Лента контента

Откройте для себя интересный контент о книгах и писательстве

Ночные ужасы 17 мар. 00:12

Третья банка

Третья банка

Бабушка скончалась в сентябре. Тихо, во сне — соседка обнаружила её на третий день. Костя узнал от матери. По телефону. Прямо на работе, в обеденный перерыв. Сидел с сэндвичем — тунец там какой-то, совсем несъедобный, — когда мать произнесла это вот так: «Костик, бабушка умерла». Просто так. Он доел сэндвич. Потом проблеваТись стал. Ну, стыдно ему было. Логично, вроде.

Квартиру надо было разбирать. Матери сил не было — ладно, не сил, не выдержит, вот и сказала: «туда не смогу, не проси». Костя не просил; понимал. Поехал сам в ноябре, когда наконец выдалась свободная суббота. Ключи — три штуки, в старой связке, колючей, железной: подъезд, верхний замок, нижний. Помнил их наощупь, не глядя.

Пахло. Господи, чем только пахло. Не — страшно, конечно, готовился к смерти, но пахло старостью. Не борщом, хотя борщ там, само собой, три месяца в кастрюле. Нафталин, «Красная Москва» давно выветрившаяся; что-то кислое из-под раковины. Но прежде всего пахло ею. Бабушкой. Вещей её, комнат её, жизни её — и это было гораздо хуже.

Телевизор. В углу. Рубин — чудовищный, экран как у телепередачи из семидесятых, мутно-выпуклый, корпус полированный, на нём — салфетка кружевная, бабушка это берегла, как святыню. Салфетка всё ещё там лежала. Костя её снял; пальцы — чёрные от пыли, коричневые, омерзение.

Начал с кухни. Легче. Тарелки, чашки с золотом по ободку (Советский фарфор, кажется, или подделка, кому теперь знать), кастрюли алюминиевые, уж больше него лет. В мусор, в мусор, и это — тоже. (Мать иконку просила оставить из угла. Ладно, ладно, оставит.)

Кладовка.

Узкая. Метр на полтора. За кухней. Лампочка без плафона на голые два провода — Костя дёрнул верёвочку; щёлк, и свет. На полках банки. Трёхлитровые. Советские. Жестяные крышки, закатаны по кругу, запечатаны как надо.

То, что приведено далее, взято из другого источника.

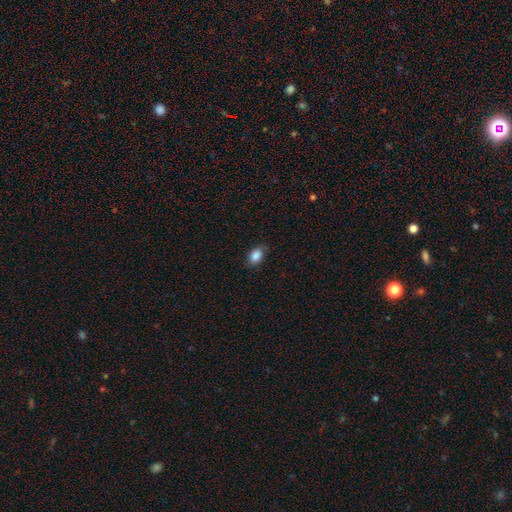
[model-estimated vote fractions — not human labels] The model was most divided on "how rounded": in between: 78%, round: 20%, cigar-shaped: 1%. More confident: smooth or featured — smooth (87%); merging — none (80%).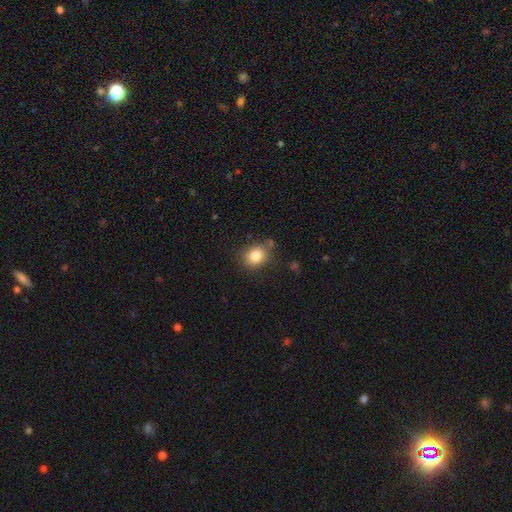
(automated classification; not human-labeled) Q: Smooth or featured?
A: smooth (84%); runner-up: star or artifact (10%)
Q: How rounded?
A: round (65%); runner-up: in between (34%)
Q: Merging?
A: none (75%); runner-up: minor disturbance (16%)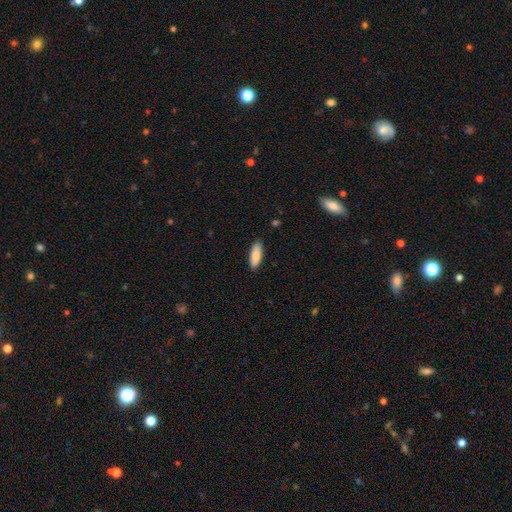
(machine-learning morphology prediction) A smooth galaxy with no disk features (85%) that is in between round and cigar-shaped (66%).

Vote fractions:
- Smooth or featured? smooth: 85% / featured or disk: 9% / star or artifact: 6%
- How rounded? in between: 66% / cigar-shaped: 32% / round: 2%
- Merging? none: 88% / minor disturbance: 9% / major disturbance: 2% / merger: 1%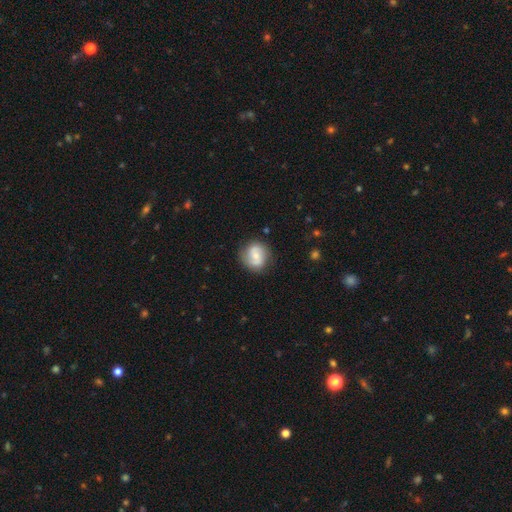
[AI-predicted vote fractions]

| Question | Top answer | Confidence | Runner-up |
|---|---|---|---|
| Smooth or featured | featured or disk | 56% | smooth (37%) |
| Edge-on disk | no | 97% | yes (3%) |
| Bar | no | 49% | weak (39%) |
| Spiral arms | yes | 84% | no (16%) |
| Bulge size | small | 49% | moderate (44%) |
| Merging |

Варенье? Нет. Вода. Прозрачная, просто вода.

Три банки. На каждой — бумажка, склеена ПВА, почерк бабушкиный, неровный, с наклоном: «12.10.1989». Вторая: «03.02.1990». Третья: «17.05.1990».

Костя вспомнил. Нет, не вспомнил — маленький был тогда, но знал. Мать рассказывала когда-то. Чумак. Алан Чумак, телевизионные сеансы; миллионы людей ставили банки перед экраном, и он водил руками — молчал, медленно, лицо как у памятника, — и вода якобы становилась целебной. Чудо. Исцеляет. Вся страна верила. Бабушка — тем паче.

Тридцать пять лет стояли эти три банки в кладовке.

Первые две — ну, как и ожидалось. Желтоватые, мутные, крышки в ржавчине по краям. Костя открыл первую — запах, господи, болотный, кисловатый, мёртвый. Вылил, морщась. Вторая — то же самое, ничем не лучше.

Третья.

Это была другая.

Прозрачная. Идеально прозрачная. Как будто вчера налили. Как из фильтра дорогого, как бутилированная магазинная, или нет — чище. Костя поднял к лампочке — ничего. Ни взвеси, ни хлопьев, ни пыли, ни малейшей мути. Тридцать пять лет в жестяной банке. Без консервантов, без холода, без — ничего.

Просто вода.

(Просто вода не должна быть такой после тридцати пяти лет.)

Поставил её на кухонный стол. Продолжил разбирать квартиру — коридорный шкаф, антресоли, коробка с открытками, которые кто-то когда-то слал бабушке, а она берегла. Час прошёл, может, больше.

Вернулся. Банка стояла. Свет из окна — ноябрьский, тусклый, грязноватый — сквозь неё проходил, на клеёнку падало бледное пятно, размытое, как от аквариума. Костя машинально положил ладонь на стекло.

Тёплая.

Не комнатной температуры. Теплее. Как чашка чая, что налил полчаса назад. Костя убрал руку; посмотрел на ладонь — обычная, ничего. На банку посмотрел. Приложил ещё раз.

Тёплая. Точно.

Батареи не работали. Четырнадцать градусов в квартире; куртка не снимал. Солнце в ноябре, с севера окна, пасмурно — не поможет. Трубы? Какие трубы, батареи мёртвые, не работают уже неделю как минимум.

Он решил — завтра вылью. Устал, поздно, раковина завалена мусорными пакетами, нет времени. Лёг на диван бабушкин; плед натянул, пахнет лаванда, нафталин и что-то ещё — старость, видимо, возраст. Телефон показывает половину второго ночи.

Уснул моментально; намаялся.

Проснулся. От звука.

Тихий. На грани слышимости — тише комара, чем кровь в ушах гудит. Как телевизор в соседней комнате, но тихо-тихо, едва слышно. Не слова; шипение. Белый шум, только с ритмом. С пульсом — как сердце бьётся.

Рубин выключен стоял. Костя подошёл, проверил — шнур даже не в розетке, свисает за тумбой, в пыли серой, ворсистой, с вилкой старого образца, плоской.

Звук идёт из кухни.

Он стоял в дверном проёме — в трусах, босой, ноги ледяные на линолеуме, — и смотрит. На банку. На столе стоит. Темнота кругом. Фонарь со двора светит через окно, косо падает на неё, и Костя видит.

Вода движется.

Медленно. По часовой стрелке. В закрытой банке. Плавно, как если бы кто-то её помешивал невидимой ложкой. Или — сама вращается. Целиком. Живая.

И звук оттуда идёт. Не бульканье. Шёпот. Как будто кто-то шепчет сквозь стекло.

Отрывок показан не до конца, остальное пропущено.